======== SOURCE EXTRACT

Also, the combination of pain medications available without prescription with a doctor-prescribed drug can be dangerous. Darvocet is prescribed for light to moderate pain. Percocet is given to patients with moderate to severe pain. Vicodin is used to treat coughs. All three contain acetaminophen.

Tylenol is an excellent pain reliever and as such has become a common household remedy for everything from sore muscles to hangovers. Many people keep it handy on bedside night tables where it is too easy to grab a few if you wake up with a headache. If you are not quite awake enough to remember that you took Percocet (or other prescription medication) the morning before, you could be in serious trouble.

Taking any medication should be a deliberate act when you are fully awake.

Should you realize that you may have taken too much, call your nearest poison center or emergency room. They can tell you whether the amount you took is above safe levels.

================
======== DATASET EXCERPTS

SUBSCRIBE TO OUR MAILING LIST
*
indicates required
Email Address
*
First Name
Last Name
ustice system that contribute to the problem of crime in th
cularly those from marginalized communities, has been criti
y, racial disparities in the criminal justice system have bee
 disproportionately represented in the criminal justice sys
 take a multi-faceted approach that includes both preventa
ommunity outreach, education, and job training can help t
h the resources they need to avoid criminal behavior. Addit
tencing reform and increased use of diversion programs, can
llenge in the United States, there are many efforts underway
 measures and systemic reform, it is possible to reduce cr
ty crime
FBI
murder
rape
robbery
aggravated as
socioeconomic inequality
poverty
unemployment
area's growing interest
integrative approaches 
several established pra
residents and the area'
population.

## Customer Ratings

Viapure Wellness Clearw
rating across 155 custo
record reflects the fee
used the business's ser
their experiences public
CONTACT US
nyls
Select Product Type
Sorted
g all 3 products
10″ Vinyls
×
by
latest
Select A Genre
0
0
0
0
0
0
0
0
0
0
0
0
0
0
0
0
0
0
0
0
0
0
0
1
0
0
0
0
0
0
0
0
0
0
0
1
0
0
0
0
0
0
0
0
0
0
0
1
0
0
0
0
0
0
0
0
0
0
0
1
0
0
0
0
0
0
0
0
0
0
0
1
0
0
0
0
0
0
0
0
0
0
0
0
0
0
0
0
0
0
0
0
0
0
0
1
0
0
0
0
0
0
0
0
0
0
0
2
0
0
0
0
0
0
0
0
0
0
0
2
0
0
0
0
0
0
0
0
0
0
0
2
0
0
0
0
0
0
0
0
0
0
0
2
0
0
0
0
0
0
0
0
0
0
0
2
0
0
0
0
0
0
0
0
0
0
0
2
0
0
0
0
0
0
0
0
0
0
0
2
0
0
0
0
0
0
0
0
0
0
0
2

================

• [TASK REQUIREMENTS] Pick up the passage on acetaminophen in pain medications after its final sentence and continue writing it.

• [RESPONSE FOR THIS EXERCISE]
Overdoses are not easily detected until the acetaminophen has already killed liver cells, as in Ms. Hodo’s case. It is urgent that the doctors know exactly when the acetaminophen overdose happens. All those forms a patient fills out at the admitting desk are important. Accurately completed, they can provide doctors information they need to save your life.

“Semi-intentional — not accidental (overdoses of Tylenol) — are suicidal gestures, a cry for help. After such an overdose, it is easy think, ‘Oh, and I really didn’t mean it and now I feel fine so I don’t need to do anything.’ Teens and young people are the most susceptible to thinking that this is a ‘safe’ way of trying to ‘commit suicide.’ The terrible truth may not surface until it is too late to reverse the damage.

“Lethal doses can cause no symptoms to appear for serveral days,” explained Dr. Tom Sither, chief of Emergency Room Medicine at Haywood Regional Medical Center. “There are 10 emergency room doctors in our group (at the Haywood Regional Medical Center) and we each see about one acetaminophen overdose each month.”

Tylenol and the generic equivalent over-the-counter medications come in two dosages — regular strength, which is 350 mg, and extra strength, which is 500 mg. Two extra strength or three regular strength doses equal a gram (1000 mg) of acetaminophen.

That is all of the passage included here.